Cette attention, cette patience, elle se retrouve dans le choix des matériaux : fibre de lin européenne à la place de la fibre de verre « il n’y a pas plus propre », huiles végétales pour la finition, bois issu de chantiers ou de forêts gérées durablement. Et parfois même, un arbre du jardin d’un client ! Chaque essence a son grain, son histoire, et Arnaud connaît la provenance de chacune.
Le résultat ? Des skis vivants qui sifflent différemment dans la neige par rapport aux skis « classiques ». Des skis également doux pour les articulations : « Et à la fin de la journée, mes genoux ne sont même pas fatigués. », dira un testeur. D’autres les comparent à des objets d’art et les exposent dans leur salon.
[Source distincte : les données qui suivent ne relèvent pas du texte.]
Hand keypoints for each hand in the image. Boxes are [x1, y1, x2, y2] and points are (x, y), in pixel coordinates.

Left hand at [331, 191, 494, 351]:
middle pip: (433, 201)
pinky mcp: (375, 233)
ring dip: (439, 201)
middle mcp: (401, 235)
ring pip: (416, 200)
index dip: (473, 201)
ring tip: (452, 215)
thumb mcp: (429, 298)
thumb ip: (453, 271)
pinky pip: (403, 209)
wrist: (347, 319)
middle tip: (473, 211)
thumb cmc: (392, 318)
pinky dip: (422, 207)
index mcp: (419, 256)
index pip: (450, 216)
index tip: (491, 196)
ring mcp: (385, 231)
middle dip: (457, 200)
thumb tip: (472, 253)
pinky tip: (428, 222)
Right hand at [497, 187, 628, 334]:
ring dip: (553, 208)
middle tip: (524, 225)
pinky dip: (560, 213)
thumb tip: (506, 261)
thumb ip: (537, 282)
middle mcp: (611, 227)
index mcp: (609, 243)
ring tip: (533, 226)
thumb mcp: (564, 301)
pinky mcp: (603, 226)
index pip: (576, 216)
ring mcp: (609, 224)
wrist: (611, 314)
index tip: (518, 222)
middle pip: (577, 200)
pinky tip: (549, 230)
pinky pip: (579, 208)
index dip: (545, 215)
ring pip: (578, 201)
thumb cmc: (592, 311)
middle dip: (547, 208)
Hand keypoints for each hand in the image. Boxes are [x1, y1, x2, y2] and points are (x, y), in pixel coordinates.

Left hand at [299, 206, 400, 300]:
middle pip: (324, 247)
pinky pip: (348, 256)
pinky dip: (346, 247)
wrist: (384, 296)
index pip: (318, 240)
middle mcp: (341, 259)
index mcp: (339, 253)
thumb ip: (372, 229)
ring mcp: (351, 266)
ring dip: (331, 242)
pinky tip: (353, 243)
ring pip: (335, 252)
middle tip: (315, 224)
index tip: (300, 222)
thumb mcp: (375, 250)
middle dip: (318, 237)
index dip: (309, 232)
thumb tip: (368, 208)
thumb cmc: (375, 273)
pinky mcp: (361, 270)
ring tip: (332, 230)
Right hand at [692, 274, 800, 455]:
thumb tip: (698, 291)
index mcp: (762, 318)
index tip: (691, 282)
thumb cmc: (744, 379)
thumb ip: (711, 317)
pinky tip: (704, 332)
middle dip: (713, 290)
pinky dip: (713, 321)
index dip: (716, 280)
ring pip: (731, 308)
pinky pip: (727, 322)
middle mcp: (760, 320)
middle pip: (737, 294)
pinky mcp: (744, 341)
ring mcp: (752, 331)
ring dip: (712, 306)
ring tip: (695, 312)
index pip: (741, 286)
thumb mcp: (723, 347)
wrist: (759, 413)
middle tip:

Il y a cette magie du bois, mais aussi ce que l’on ne voit pas : la régularité de la courbure, la tenue dans le temps, l’équilibre.
Cette aventure est aussi une revanche : « J’étais nul à l’école, et aujourd’hui je m’en sors avec mes mains. Je suis dyslexique, et longtemps je ne comprenais pas pourquoi je galérais. Mais il ne faut pas avoir honte. Il y a toujours un chemin, il suffit de trouver le sien. Ça, c’est ma fierté. » Celle aussi de son frère, qui un jour lui a dit ces mots qui ont tout changé : tu t’en sors super bien. « Rien que de le dire, ça m’émeut. », dit-il avec la voix qui tremble. Et demain ? Continuer. Agrandir un peu l’atelier pour mieux s’y retrouver, prendre un peu plus de temps pour souffler, aussi. Et surtout, continuer à faire vivre cette petite entreprise de skis pas comme les autres.
Ce que l’école n’a pas su lui offrir, Arnaud l’a trouvé dans le bois, la liberté, et l’élan du faire. Son accident n’a pas freiné son chemin : il l’a réorienté. Et dans chaque paire de skis qui sort de l’atelier, on devine un peu de ce parcours cabossé, résilient et profondément humain. Des planches de bois aux planches de glisse, il n’aura fallu qu’un pas, ou plutôt une chute, pour qu’Arnaud redessine son métier, et avec lui, sa vie.